ABOUT THIS TASK: With no line left out, restate the data word for word.

*** Block opens ***

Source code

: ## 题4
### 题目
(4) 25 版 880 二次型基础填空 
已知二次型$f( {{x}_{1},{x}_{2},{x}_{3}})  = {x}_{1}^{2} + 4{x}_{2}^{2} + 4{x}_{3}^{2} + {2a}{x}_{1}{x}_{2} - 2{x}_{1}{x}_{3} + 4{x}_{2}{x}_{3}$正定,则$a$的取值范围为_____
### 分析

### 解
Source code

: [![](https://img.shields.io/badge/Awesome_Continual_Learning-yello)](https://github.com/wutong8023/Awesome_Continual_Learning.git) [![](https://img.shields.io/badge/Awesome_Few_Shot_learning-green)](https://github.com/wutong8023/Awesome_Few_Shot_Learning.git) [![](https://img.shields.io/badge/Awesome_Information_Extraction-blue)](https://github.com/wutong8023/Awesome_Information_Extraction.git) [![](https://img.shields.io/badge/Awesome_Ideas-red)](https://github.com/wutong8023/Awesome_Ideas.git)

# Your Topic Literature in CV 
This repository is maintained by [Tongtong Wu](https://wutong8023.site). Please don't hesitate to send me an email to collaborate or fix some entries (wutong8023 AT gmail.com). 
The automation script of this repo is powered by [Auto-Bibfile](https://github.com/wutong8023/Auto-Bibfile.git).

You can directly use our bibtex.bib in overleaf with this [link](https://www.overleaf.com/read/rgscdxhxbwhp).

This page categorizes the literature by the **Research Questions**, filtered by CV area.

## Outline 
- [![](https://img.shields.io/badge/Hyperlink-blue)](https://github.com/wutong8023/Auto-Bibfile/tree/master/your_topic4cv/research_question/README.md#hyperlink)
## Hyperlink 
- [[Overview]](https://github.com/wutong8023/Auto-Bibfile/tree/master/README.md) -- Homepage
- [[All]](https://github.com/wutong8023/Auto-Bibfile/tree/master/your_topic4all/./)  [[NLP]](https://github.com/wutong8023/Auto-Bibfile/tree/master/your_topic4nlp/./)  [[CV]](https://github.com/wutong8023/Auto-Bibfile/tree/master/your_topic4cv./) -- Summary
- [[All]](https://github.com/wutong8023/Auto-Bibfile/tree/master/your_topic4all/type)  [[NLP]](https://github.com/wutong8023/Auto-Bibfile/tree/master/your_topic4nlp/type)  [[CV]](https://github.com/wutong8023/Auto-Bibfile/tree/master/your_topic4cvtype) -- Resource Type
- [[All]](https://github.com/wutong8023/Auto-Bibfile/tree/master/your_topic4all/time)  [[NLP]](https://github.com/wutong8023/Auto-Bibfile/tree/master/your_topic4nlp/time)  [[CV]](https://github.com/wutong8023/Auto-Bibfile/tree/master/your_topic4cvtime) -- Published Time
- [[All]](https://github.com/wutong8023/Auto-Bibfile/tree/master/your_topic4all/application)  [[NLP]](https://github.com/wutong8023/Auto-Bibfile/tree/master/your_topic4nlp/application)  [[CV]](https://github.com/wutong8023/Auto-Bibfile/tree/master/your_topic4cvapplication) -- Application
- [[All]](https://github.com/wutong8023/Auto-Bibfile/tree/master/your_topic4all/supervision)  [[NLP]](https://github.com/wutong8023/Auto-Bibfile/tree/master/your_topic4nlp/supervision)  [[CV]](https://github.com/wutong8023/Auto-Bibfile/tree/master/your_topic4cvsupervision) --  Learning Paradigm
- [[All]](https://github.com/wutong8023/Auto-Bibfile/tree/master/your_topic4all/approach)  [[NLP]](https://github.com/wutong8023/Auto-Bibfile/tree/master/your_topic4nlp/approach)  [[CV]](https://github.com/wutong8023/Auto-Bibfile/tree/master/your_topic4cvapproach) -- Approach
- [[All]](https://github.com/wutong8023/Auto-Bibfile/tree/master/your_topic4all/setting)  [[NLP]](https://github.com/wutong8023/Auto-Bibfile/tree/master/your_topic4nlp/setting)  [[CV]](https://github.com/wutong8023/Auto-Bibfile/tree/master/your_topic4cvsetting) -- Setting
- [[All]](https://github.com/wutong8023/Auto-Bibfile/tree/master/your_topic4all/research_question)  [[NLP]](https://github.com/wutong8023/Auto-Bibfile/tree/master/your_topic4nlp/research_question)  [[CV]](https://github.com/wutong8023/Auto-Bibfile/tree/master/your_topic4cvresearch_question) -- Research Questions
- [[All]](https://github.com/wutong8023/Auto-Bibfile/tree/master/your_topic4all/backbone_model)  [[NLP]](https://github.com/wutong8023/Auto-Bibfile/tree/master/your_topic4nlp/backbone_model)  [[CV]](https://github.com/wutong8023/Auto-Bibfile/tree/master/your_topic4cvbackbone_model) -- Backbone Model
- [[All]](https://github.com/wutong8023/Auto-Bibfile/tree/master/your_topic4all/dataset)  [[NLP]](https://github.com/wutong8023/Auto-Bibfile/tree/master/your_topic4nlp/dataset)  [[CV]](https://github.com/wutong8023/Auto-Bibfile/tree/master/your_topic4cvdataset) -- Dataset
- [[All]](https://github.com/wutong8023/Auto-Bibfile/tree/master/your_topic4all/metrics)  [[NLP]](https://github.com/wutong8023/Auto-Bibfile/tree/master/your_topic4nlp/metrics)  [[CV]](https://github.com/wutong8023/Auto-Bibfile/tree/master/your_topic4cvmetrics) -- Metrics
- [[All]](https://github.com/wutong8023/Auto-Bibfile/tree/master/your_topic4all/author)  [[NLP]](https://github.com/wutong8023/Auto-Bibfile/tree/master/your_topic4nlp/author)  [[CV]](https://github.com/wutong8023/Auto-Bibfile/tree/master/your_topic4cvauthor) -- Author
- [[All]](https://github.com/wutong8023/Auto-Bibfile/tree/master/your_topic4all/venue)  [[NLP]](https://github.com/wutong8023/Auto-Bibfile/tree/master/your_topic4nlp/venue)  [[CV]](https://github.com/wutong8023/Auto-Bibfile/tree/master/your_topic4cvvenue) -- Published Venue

*** Block closes ***

SOLUTION TO THE EXERCISE:
Source code

: ## 题4
### 题目
(4) 25 版 880 二次型基础填空 
已知二次型$f( {{x}_{1},{x}_{2},{x}_{3}})  = {x}_{1}^{2} + 4{x}_{2}^{2} + 4{x}_{3}^{2} + {2a}{x}_{1}{x}_{2} - 2{x}_{1}{x}_{3} + 4{x}_{2}{x}_{3}$正定,则$a$的取值范围为_____
### 分析

### 解
Source code

: [![](https://img.shields.io/badge/Awesome_Continual_Learning-yello)](https://github.com/wutong8023/Awesome_Continual_Learning.git) [![](https://img.shields.io/badge/Awesome_Few_Shot_learning-green)](https://github.com/wutong8023/Awesome_Few_Shot_Learning.git) [![](https://img.shields.io/badge/Awesome_Information_Extraction-blue)](https://github.com/wutong8023/Awesome_Information_Extraction.git) [![](https://img.shields.io/badge/Awesome_Ideas-red)](https://github.com/wutong8023/Awesome_Ideas.git)

# Your Topic Literature in CV 
This repository is maintained by [Tongtong Wu](https://wutong8023.site). Please don't hesitate to send me an email to collaborate or fix some entries (wutong8023 AT gmail.com). 
The automation script of this repo is powered by [Auto-Bibfile](https://github.com/wutong8023/Auto-Bibfile.git).

You can directly use our bibtex.bib in overleaf with this [link](https://www.overleaf.com/read/rgscdxhxbwhp).

This page categorizes the literature by the **Research Questions**, filtered by CV area.

## Outline 
- [![](https://img.shields.io/badge/Hyperlink-blue)](https://github.com/wutong8023/Auto-Bibfile/tree/master/your_topic4cv/research_question/README.md#hyperlink)
## Hyperlink 
- [[Overview]](https://github.com/wutong8023/Auto-Bibfile/tree/master/README.md) -- Homepage
- [[All]](https://github.com/wutong8023/Auto-Bibfile/tree/master/your_topic4all/./)  [[NLP]](https://github.com/wutong8023/Auto-Bibfile/tree/master/your_topic4nlp/./)  [[CV]](https://github.com/wutong8023/Auto-Bibfile/tree/master/your_topic4cv./) -- Summary
- [[All]](https://github.com/wutong8023/Auto-Bibfile/tree/master/your_topic4all/type)  [[NLP]](https://github.com/wutong8023/Auto-Bibfile/tree/master/your_topic4nlp/type)  [[CV]](https://github.com/wutong8023/Auto-Bibfile/tree/master/your_topic4cvtype) -- Resource Type
- [[All]](https://github.com/wutong8023/Auto-Bibfile/tree/master/your_topic4all/time)  [[NLP]](https://github.com/wutong8023/Auto-Bibfile/tree/master/your_topic4nlp/time)  [[CV]](https://github.com/wutong8023/Auto-Bibfile/tree/master/your_topic4cvtime) -- Published Time
- [[All]](https://github.com/wutong8023/Auto-Bibfile/tree/master/your_topic4all/application)  [[NLP]](https://github.com/wutong8023/Auto-Bibfile/tree/master/your_topic4nlp/application)  [[CV]](https://github.com/wutong8023/Auto-Bibfile/tree/master/your_topic4cvapplication) -- Application
- [[All]](https://github.com/wutong8023/Auto-Bibfile/tree/master/your_topic4all/supervision)  [[NLP]](https://github.com/wutong8023/Auto-Bibfile/tree/master/your_topic4nlp/supervision)  [[CV]](https://github.com/wutong8023/Auto-Bibfile/tree/master/your_topic4cvsupervision) --  Learning Paradigm
- [[All]](https://github.com/wutong8023/Auto-Bibfile/tree/master/your_topic4all/approach)  [[NLP]](https://github.com/wutong8023/Auto-Bibfile/tree/master/your_topic4nlp/approach)  [[CV]](https://github.com/wutong8023/Auto-Bibfile/tree/master/your_topic4cvapproach) -- Approach
- [[All]](https://github.com/wutong8023/Auto-Bibfile/tree/master/your_topic4all/setting)  [[NLP]](https://github.com/wutong8023/Auto-Bibfile/tree/master/your_topic4nlp/setting)  [[CV]](https://github.com/wutong8023/Auto-Bibfile/tree/master/your_topic4cvsetting) -- Setting
- [[All]](https://github.com/wutong8023/Auto-Bibfile/tree/master/your_topic4all/research_question)  [[NLP]](https://github.com/wutong8023/Auto-Bibfile/tree/master/your_topic4nlp/research_question)  [[CV]](https://github.com/wutong8023/Auto-Bibfile/tree/master/your_topic4cvresearch_question) -- Research Questions
- [[All]](https://github.com/wutong8023/Auto-Bibfile/tree/master/your_topic4all/backbone_model)  [[NLP]](https://github.com/wutong8023/Auto-Bibfile/tree/master/your_topic4nlp/backbone_model)  [[CV]](https://github.com/wutong8023/Auto-Bibfile/tree/master/your_topic4cvbackbone_model) -- Backbone Model
- [[All]](https://github.com/wutong8023/Auto-Bibfile/tree/master/your_topic4all/dataset)  [[NLP]](https://github.com/wutong8023/Auto-Bibfile/tree/master/your_topic4nlp/dataset)  [[CV]](https://github.com/wutong8023/Auto-Bibfile/tree/master/your_topic4cvdataset) -- Dataset
- [[All]](https://github.com/wutong8023/Auto-Bibfile/tree/master/your_topic4all/metrics)  [[NLP]](https://github.com/wutong8023/Auto-Bibfile/tree/master/your_topic4nlp/metrics)  [[CV]](https://github.com/wutong8023/Auto-Bibfile/tree/master/your_topic4cvmetrics) -- Metrics
- [[All]](https://github.com/wutong8023/Auto-Bibfile/tree/master/your_topic4all/author)  [[NLP]](https://github.com/wutong8023/Auto-Bibfile/tree/master/your_topic4nlp/author)  [[CV]](https://github.com/wutong8023/Auto-Bibfile/tree/master/your_topic4cvauthor) -- Author
- [[All]](https://github.com/wutong8023/Auto-Bibfile/tree/master/your_topic4all/venue)  [[NLP]](https://github.com/wutong8023/Auto-Bibfile/tree/master/your_topic4nlp/venue)  [[CV]](https://github.com/wutong8023/Auto-Bibfile/tree/master/your_topic4cvvenue) -- Published Venue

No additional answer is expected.